» Supplied material:
*** Begin section ***

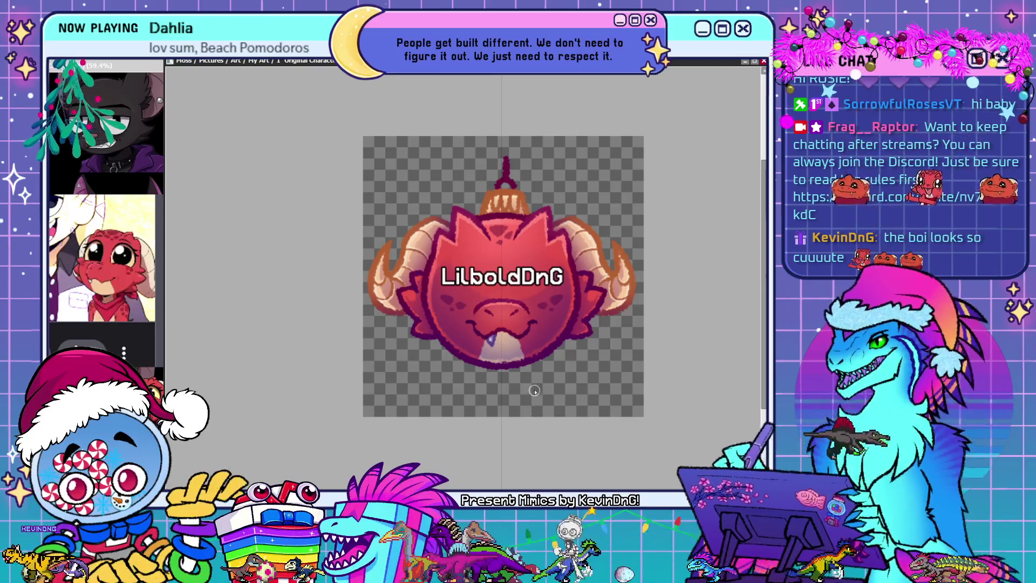
{"action": "scroll", "coordinate": [534, 390], "scroll_direction": "up", "scroll_amount": 1}
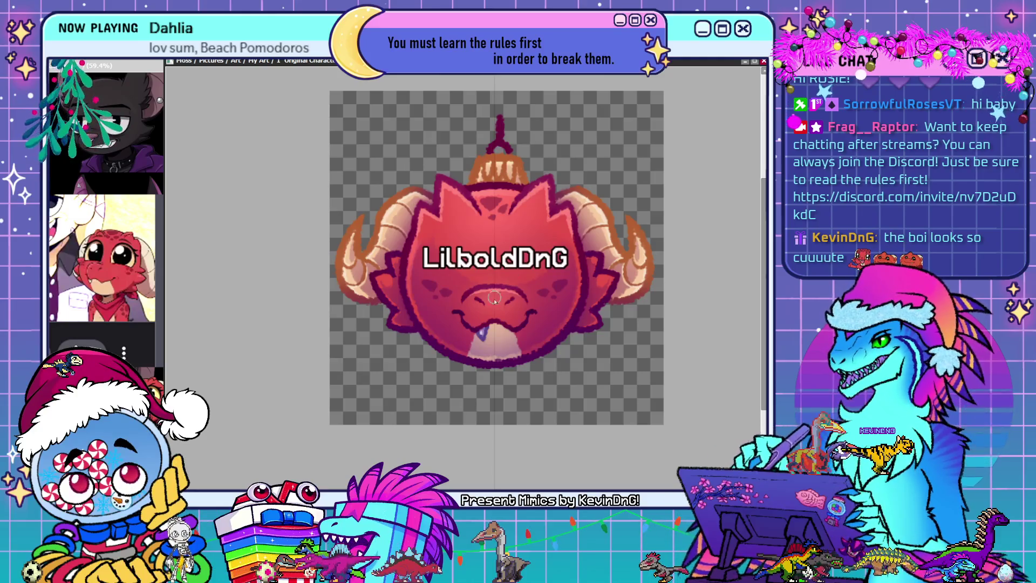
{"action": "scroll", "coordinate": [511, 346], "scroll_direction": "up", "scroll_amount": 3}
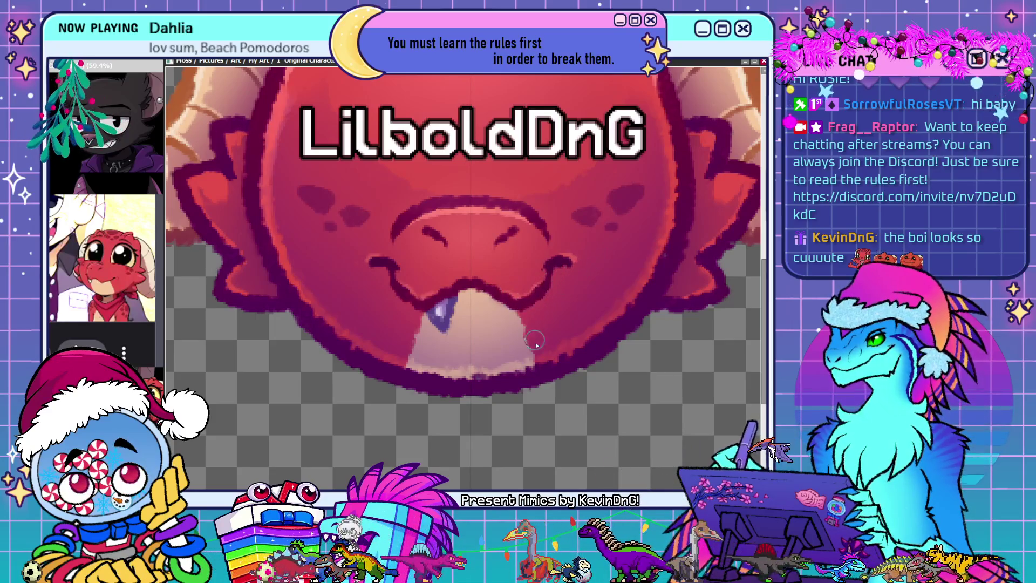
Zoom over the finished emblem to check it, then copy it into the NewCanvas2 window
{"action": "scroll", "coordinate": [434, 327], "scroll_direction": "down", "scroll_amount": 5}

*** End section ***

» Your instructions: Everything in the material above should be reproduced exactly, except the pictures.

» Answer area:
{"action": "scroll", "coordinate": [534, 390], "scroll_direction": "up", "scroll_amount": 1}
{"action": "scroll", "coordinate": [511, 346], "scroll_direction": "up", "scroll_amount": 3}
Zoom over the finished emblem to check it, then copy it into the NewCanvas2 window
{"action": "scroll", "coordinate": [434, 327], "scroll_direction": "down", "scroll_amount": 5}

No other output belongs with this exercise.